Página –
▼
En definitiva, las universidades desde sus inicios tuvieron una vocación social y política, y hasta el siglo pasado cualquier persona que quisiera sentarse en una banca en el poder legislativo de algún país occidental medianamente serio, debía haber pasado al menos como estudiante por la universidad. Porque la universidad no solo guardó celosamente las llaves de las siete artes liberales, sino que además transmitió una postura ante la vida y valores bajo cuyo sustento es posible progresar. Así, la Universidad de Barcelona tiene por lema Libertas perfundet omnia luce, que significa en latín: “La libertad ilumina todas las cosas con su luz”. Por su parte, la Universidad de Oxford tiene por lema Dominus illuminatio mea, que en latín significa: “El Señor es mi luz”, y las Universidades de Salamanca y Bolonia hacen uso de un mismo lema, la famosa locución latina Salmantica docet (“Salamanca enseña”) es la misma que Bononia docet (“Bolonia enseña”).
De hecho, hablando de estos valores, J. E. Rodó, expresó, al referirse a la condición de los catedráticos de la Universidad en mayo de 1902: “En efecto: la independencia moral de los catedráticos de la Universidad, su libertad para la profesión y manifestación de ideas políticas, para la propaganda de la prensa, de la tribuna, de los clubs, para la intervención activa en la dirección superior de los partidos, y en general para todo lo que pueda contribuir a alejar la posibilidad de una acción restrictiva sobre ellos de parte del Poder Ejecutivo, son antecedentes consagrados, antecedentes indiscutidos en los que reposa en gran parte la autonomía de la Universidad y también su prestigio”.
Al final de cuentas, está claro que el problema de la educación actual en Uruguay no es un problema de docentes y estudiantes, sino que es un problema cultural que transversalmente afecta al país desde hace décadas. Bien lo expresa en esta edición Felipe Caorsi: “Mientras que en Uruguay con recursos genuinos se financiaban empresas inviables y empleos públicos, en Finlandia al mismo tiempo se invertía en educación, jerarquizando la carrera de maestro y colocando al estudiante como el centro de su principal política de Estado”.
¿No será momento de que nuestra inteligencia nacional madure y deje de lado las recetas mágicas? Pues como enseñaban los primeros filósofos, enseñar es básicamente transmitir el amor por el conocimiento.
▲
Consigna –
Transcribe sin cambios, del texto sobre la universidad que aparece arriba, el pasaje que comienza con las palabras que contienen "Al final de" y termina con "por el conocimiento.".

Extractos de registros –
▼
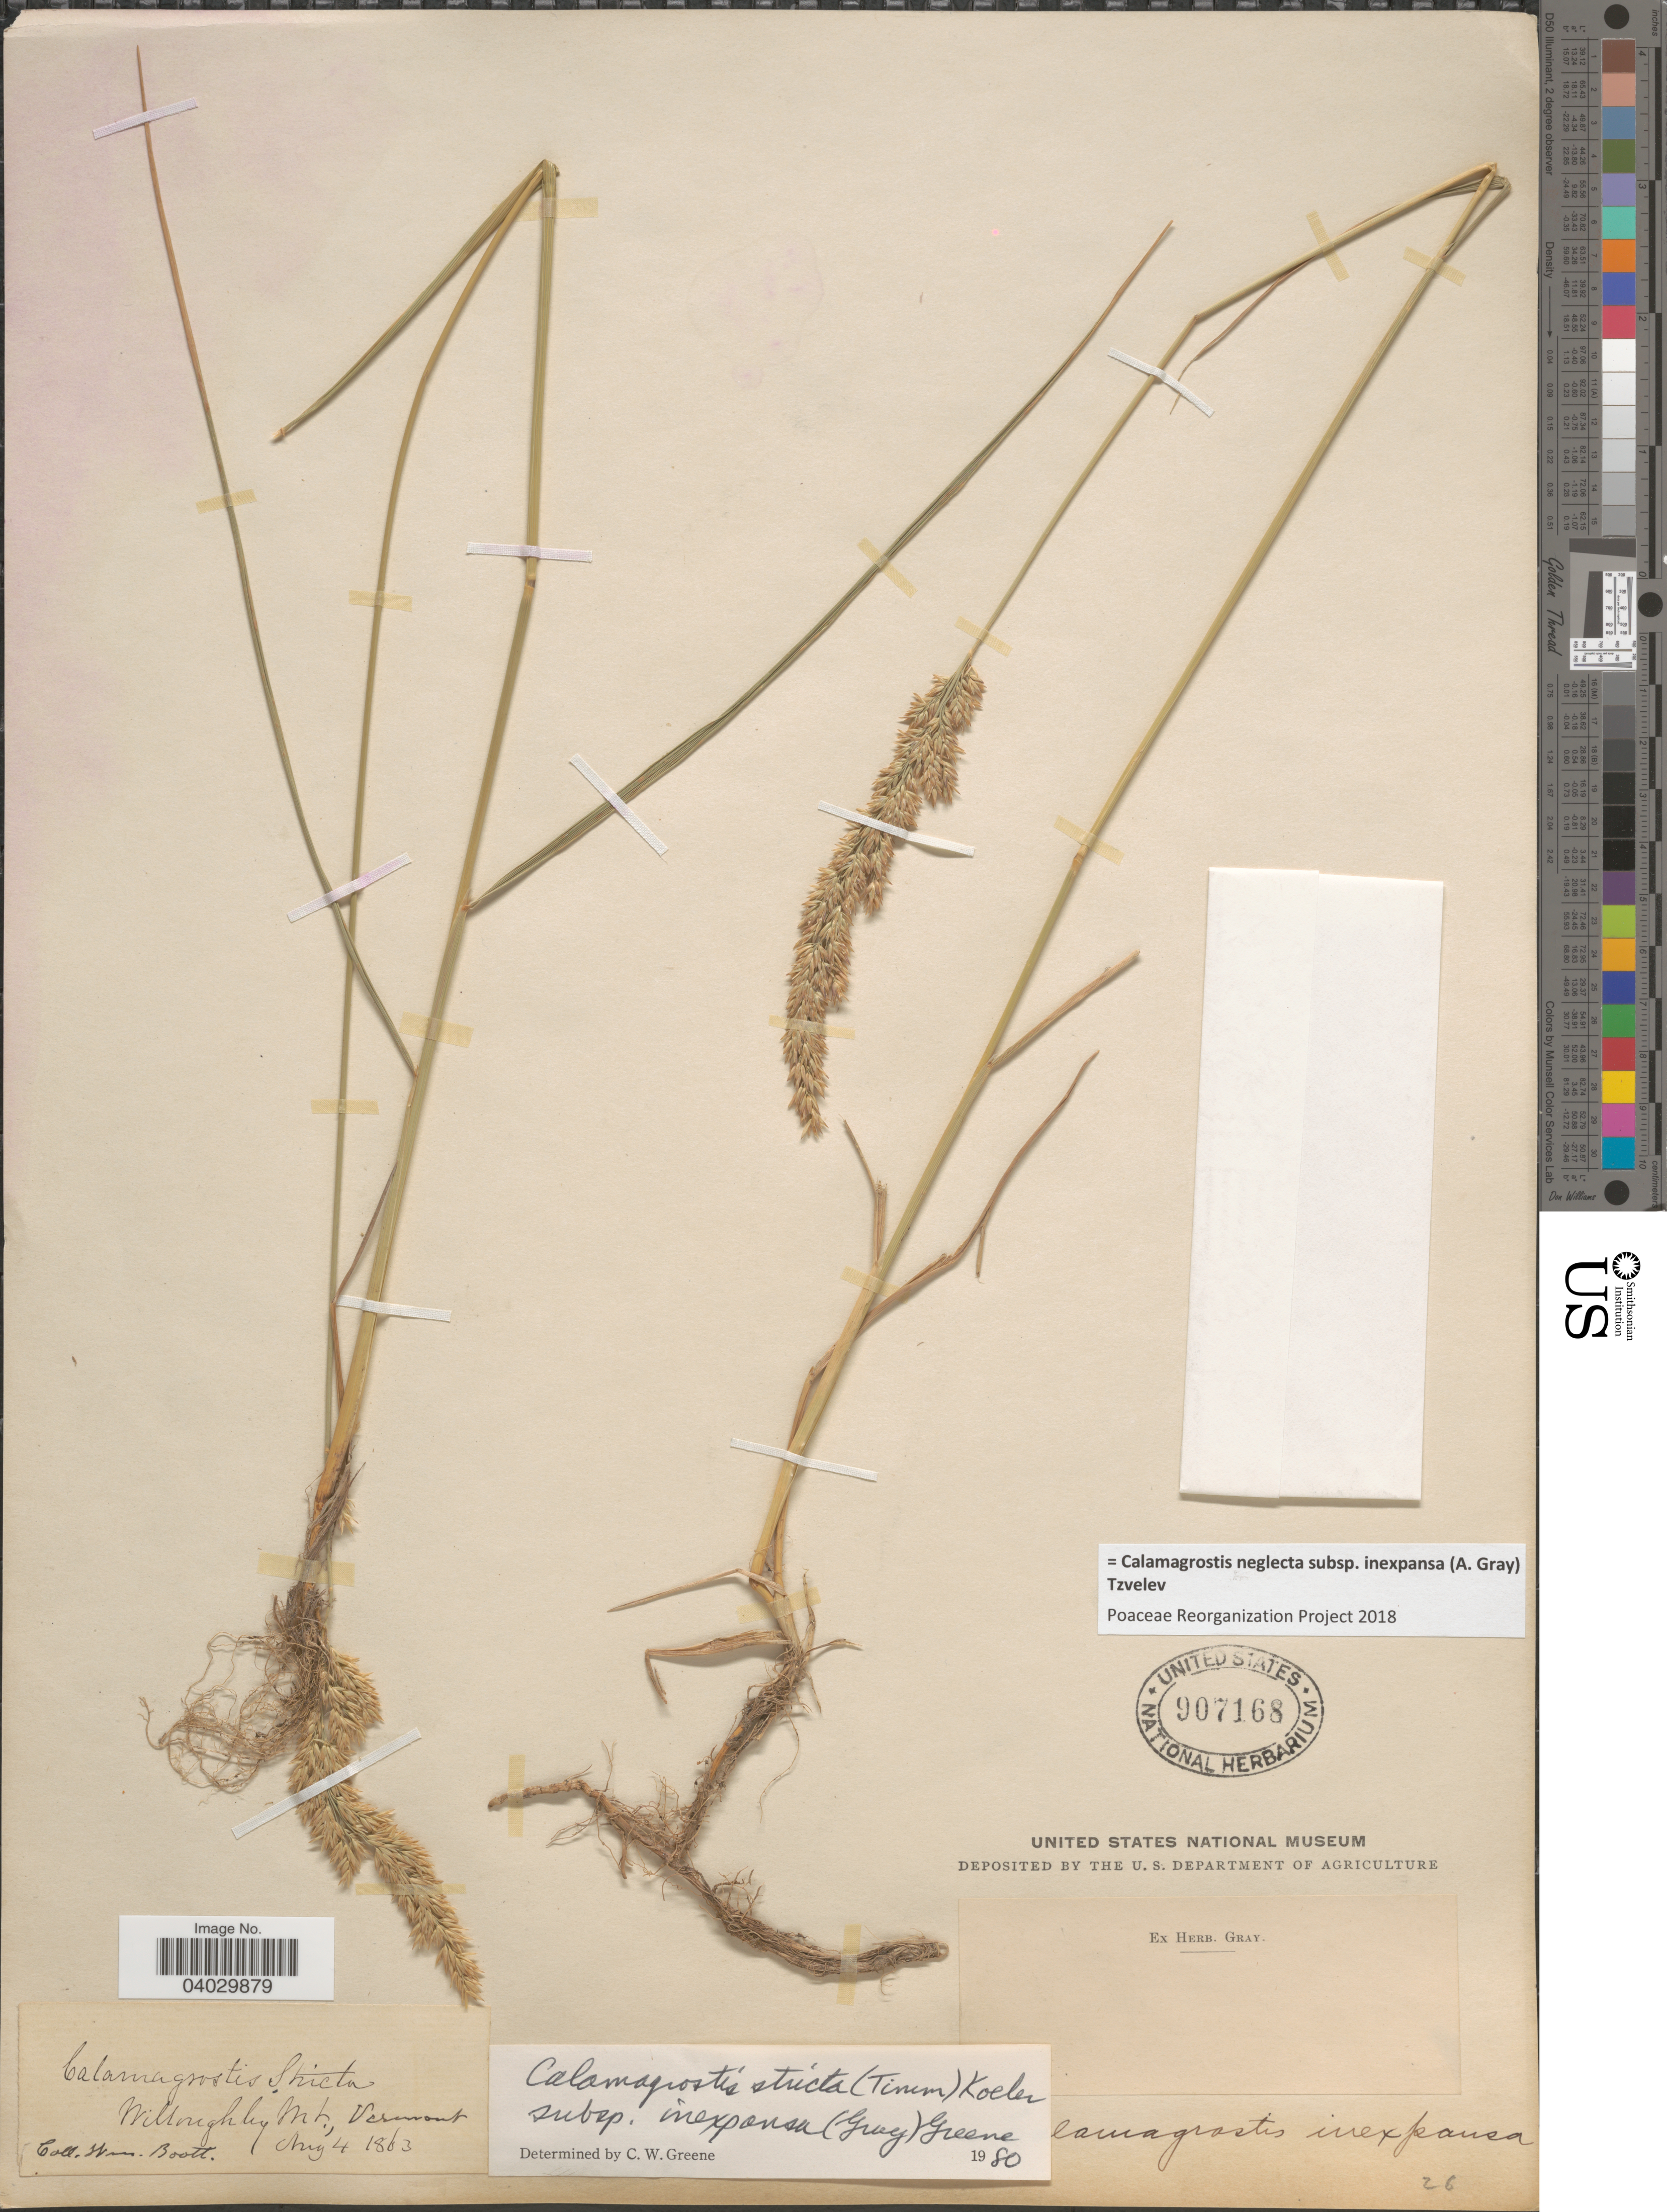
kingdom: Plantae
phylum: Tracheophyta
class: Liliopsida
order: Poales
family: Poaceae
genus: Calamagrostis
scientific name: Calamagrostis neglecta subsp. inexpansa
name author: (A. Gray) Tzvelev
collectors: W. Boott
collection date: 1863-08-04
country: United States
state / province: Vermont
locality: Willoughby Mt.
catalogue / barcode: US 907168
▲
Resultado –
Al final de cuentas, está claro que el problema de la educación actual en Uruguay no es un problema de docentes y estudiantes, sino que es un problema cultural que transversalmente afecta al país desde hace décadas. Bien lo expresa en esta edición Felipe Caorsi: “Mientras que en Uruguay con recursos genuinos se financiaban empresas inviables y empleos públicos, en Finlandia al mismo tiempo se invertía en educación, jerarquizando la carrera de maestro y colocando al estudiante como el centro de su principal política de Estado”.
¿No será momento de que nuestra inteligencia nacional madure y deje de lado las recetas mágicas? Pues como enseñaban los primeros filósofos, enseñar es básicamente transmitir el amor por el conocimiento.